Allocation profiling

clj-async-profiler is capable of profiling not only time spent on the CPU but other events as well. Here we'll learn how to use it for allocation profiling. This means finding out which parts of your program allocate the most objects (measured in total size).

The way allocation profiling is implemented in the underlying library — async-profiler — is very efficient and non-intrusive. It might not be as accurate as heavyweight memory profiling mechanisms available in other profilers, but in practice, it is good enough at pointing at the biggest allocation hogs in your code with almost zero costs for the runtime. Similar to regular CPU profiling, allocation profiling with clj-async-profiler is safe even on highly loaded production servers.

Let's see allocation profiling in action. First, download this file twitter.json, and we'll try to parse it with Cheshire and understand where the allocations happen.

user=> (require '[cheshire.core :as json]
                '[clj-async-profiler.core :as prof])

user=> (prof/profile
        {:event :alloc}
        (dotimes [_ 500]
          (json/decode (slurp "twitter.json"))))
Initial allocation flamegraph. Click to open.

Visually, an allocation flamegraph is almost identical to a regular CPU flamegraph. What is different is that at the top of every stack, there is a special frame (or multiple frames) that denotes class of objects that were allocated there1. You can see in the flamegraph above that Cheshire is responsible for 52% of the allocation volume; meanwhile, slurp makes 48% of the allocations. Let's hoist slurp outside the loop and profile just the parsing.

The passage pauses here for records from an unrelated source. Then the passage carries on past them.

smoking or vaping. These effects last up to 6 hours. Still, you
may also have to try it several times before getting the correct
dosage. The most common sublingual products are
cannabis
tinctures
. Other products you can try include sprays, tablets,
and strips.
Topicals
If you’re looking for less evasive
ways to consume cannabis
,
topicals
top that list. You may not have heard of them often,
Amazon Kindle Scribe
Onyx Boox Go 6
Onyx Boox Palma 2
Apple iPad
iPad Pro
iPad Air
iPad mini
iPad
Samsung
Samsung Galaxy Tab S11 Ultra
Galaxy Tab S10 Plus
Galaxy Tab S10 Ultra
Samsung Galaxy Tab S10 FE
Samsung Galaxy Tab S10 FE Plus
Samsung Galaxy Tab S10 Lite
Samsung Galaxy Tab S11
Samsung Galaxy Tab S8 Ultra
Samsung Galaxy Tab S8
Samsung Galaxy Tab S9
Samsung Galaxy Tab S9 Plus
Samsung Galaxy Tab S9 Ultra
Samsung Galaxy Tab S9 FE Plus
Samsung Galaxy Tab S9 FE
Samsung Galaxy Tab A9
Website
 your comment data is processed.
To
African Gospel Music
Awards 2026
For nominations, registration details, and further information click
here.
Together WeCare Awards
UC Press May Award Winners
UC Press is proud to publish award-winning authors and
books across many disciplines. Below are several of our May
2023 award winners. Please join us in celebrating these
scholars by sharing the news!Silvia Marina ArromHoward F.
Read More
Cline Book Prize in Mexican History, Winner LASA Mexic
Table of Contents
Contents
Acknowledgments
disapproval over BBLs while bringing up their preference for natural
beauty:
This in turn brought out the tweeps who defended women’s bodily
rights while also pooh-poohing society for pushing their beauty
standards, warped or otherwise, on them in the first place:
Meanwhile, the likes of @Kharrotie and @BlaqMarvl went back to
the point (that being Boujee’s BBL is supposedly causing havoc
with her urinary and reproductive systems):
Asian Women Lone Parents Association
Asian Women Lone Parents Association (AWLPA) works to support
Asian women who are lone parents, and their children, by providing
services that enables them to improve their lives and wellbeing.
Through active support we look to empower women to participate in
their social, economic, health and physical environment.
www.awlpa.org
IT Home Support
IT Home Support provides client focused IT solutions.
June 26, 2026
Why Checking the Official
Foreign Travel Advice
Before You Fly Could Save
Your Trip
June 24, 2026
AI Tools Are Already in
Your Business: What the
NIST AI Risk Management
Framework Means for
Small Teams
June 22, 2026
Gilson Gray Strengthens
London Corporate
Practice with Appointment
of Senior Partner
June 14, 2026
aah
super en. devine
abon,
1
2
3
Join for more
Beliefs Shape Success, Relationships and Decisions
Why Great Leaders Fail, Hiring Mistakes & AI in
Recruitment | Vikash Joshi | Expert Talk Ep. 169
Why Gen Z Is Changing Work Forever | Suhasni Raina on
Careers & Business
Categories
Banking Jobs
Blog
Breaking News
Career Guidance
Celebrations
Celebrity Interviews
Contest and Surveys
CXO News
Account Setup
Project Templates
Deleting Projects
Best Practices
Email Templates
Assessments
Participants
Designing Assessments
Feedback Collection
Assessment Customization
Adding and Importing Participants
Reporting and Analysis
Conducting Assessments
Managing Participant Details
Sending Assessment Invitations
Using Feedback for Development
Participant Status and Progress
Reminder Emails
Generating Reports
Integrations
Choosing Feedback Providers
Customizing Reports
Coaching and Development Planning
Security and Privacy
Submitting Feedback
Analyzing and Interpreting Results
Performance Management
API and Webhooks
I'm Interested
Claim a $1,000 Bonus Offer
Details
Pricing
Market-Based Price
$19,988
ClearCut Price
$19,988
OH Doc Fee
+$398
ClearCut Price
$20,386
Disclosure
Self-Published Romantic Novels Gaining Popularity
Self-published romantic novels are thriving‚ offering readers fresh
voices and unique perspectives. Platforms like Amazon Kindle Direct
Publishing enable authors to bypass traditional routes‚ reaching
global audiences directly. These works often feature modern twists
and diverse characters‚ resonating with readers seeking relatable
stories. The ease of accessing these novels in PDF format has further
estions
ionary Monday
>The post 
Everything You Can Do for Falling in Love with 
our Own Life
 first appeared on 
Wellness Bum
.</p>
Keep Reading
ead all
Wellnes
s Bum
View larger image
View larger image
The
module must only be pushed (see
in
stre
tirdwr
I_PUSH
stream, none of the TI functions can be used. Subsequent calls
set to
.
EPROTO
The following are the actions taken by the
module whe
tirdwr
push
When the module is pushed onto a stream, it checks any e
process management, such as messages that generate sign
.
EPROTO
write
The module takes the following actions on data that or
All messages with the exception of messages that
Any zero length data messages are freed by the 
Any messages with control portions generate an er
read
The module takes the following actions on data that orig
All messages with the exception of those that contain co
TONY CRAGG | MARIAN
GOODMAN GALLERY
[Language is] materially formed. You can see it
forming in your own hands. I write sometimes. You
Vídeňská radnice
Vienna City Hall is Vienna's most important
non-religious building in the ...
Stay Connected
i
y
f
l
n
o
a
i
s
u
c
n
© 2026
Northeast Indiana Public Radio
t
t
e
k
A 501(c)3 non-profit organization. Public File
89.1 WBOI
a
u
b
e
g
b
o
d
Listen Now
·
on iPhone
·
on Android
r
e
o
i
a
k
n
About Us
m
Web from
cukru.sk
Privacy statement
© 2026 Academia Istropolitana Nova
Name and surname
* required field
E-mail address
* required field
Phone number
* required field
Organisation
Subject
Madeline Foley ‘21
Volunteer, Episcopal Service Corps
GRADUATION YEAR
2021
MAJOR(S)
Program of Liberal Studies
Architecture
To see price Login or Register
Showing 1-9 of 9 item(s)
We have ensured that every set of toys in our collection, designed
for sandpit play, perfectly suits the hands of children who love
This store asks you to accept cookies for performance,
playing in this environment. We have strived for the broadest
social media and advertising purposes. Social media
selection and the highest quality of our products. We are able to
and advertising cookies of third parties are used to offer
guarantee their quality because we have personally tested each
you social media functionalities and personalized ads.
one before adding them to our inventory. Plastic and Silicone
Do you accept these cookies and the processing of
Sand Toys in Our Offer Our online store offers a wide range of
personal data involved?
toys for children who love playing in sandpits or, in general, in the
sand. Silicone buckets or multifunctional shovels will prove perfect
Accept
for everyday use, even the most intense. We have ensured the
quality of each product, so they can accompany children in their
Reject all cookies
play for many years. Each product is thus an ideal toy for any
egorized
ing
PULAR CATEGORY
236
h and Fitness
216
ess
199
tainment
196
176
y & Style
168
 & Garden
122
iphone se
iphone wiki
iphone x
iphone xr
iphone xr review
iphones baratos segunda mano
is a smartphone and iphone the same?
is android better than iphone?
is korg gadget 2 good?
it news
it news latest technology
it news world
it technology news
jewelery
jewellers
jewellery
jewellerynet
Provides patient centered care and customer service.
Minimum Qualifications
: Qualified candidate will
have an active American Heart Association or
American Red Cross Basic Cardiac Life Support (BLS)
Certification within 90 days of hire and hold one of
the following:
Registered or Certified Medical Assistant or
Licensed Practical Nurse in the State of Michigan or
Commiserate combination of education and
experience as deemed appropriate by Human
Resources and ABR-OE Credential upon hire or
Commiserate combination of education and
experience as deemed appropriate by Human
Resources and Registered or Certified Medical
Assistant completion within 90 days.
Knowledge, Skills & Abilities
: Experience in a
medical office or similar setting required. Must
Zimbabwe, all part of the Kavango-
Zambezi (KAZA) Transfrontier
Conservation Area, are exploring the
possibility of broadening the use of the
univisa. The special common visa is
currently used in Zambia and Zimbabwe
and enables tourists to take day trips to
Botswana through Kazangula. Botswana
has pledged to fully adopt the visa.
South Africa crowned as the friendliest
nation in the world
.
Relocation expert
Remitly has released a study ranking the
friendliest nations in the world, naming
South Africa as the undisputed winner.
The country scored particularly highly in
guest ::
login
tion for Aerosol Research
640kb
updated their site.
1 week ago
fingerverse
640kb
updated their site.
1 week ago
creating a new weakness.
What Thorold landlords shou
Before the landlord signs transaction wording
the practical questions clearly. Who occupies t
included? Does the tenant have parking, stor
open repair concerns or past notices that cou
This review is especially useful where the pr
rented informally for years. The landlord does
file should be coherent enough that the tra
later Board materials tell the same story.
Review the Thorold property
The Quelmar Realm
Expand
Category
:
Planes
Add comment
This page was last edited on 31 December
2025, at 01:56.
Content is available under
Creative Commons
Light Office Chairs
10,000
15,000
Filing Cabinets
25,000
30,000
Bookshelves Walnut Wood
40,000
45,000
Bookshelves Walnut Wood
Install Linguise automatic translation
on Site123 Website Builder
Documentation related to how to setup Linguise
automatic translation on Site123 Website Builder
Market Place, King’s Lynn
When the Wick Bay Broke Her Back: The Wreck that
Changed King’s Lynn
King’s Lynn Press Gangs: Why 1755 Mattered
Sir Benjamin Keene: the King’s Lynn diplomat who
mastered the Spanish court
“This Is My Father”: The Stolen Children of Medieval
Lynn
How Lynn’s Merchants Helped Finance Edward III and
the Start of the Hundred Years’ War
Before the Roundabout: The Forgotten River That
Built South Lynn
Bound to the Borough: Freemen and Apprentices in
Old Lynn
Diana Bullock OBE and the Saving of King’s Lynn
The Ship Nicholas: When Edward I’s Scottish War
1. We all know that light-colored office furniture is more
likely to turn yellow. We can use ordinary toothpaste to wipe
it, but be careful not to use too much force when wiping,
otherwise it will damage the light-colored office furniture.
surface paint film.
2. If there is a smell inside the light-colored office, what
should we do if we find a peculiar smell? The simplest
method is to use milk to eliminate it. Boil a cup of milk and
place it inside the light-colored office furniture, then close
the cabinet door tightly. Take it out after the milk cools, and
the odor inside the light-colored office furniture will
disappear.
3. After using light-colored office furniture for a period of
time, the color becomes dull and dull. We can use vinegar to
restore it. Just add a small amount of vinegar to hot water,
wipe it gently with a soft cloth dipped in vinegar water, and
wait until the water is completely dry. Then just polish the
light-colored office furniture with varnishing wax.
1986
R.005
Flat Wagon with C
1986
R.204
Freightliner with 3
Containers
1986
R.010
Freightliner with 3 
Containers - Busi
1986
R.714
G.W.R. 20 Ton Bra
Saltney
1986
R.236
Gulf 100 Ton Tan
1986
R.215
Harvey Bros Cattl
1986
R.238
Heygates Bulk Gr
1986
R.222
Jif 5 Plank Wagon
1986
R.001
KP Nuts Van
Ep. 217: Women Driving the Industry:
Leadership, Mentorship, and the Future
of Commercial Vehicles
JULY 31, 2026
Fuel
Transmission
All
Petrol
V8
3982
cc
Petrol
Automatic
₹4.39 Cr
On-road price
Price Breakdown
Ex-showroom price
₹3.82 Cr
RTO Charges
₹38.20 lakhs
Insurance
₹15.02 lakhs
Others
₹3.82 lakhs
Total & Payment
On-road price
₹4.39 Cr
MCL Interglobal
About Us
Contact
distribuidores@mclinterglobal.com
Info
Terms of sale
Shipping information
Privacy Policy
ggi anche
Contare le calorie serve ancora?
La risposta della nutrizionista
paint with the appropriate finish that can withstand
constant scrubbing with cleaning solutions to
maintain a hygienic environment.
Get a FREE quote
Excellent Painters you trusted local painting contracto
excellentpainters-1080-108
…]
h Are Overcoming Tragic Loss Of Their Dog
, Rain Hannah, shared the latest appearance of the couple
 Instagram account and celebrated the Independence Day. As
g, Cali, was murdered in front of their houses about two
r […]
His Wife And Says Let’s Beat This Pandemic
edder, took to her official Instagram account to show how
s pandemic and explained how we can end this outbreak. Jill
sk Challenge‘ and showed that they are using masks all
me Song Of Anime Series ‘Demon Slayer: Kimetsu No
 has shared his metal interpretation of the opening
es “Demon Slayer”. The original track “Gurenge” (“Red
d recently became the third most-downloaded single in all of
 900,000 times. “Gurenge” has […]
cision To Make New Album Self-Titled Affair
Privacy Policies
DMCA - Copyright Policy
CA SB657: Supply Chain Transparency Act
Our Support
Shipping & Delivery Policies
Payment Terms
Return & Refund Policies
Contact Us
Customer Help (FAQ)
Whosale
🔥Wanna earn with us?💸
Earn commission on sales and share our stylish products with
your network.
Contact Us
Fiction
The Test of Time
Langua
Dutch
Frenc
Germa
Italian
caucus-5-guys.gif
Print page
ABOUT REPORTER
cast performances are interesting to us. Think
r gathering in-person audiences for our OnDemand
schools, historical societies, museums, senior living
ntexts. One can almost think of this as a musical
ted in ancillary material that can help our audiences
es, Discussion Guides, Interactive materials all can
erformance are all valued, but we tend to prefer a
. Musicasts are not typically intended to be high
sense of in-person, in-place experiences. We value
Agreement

(let [s (slurp "twitter.json")]
  (prof/profile
   {:event :alloc}
   (dotimes [_ 1000]
     (json/decode s))))

You'll also notice that the function parse* is recursive, which makes the result less clear. Fortunately, we've already learned how to simplify flamegraphs that contain recursive functions with live transforms. Let's add one of those to this flamegraph:

Cheshire allocations flamegraph. Click to open.

Now Cheshire is a sole allocator, as expected, and its allocations consist of creating internal Jackson objects and modifying transient maps.

Note that just like with CPU profiling, allocation profiling cannot measure the absolute numbers of your program's allocation pressure and whether it's too much. It only tells you which parts of the code allocate more than the others in comparison. To get the exact allocation rate, you should use separate tools, e.g., jvm-alloc-rate-meter.

Footnotes

  1. The suffix in brackets is an annotation that tells whether the allocation happened in Java code ([i] for inlined) or native code ([k] for kernel). This may not be important to you initially, so feel free to ignore it.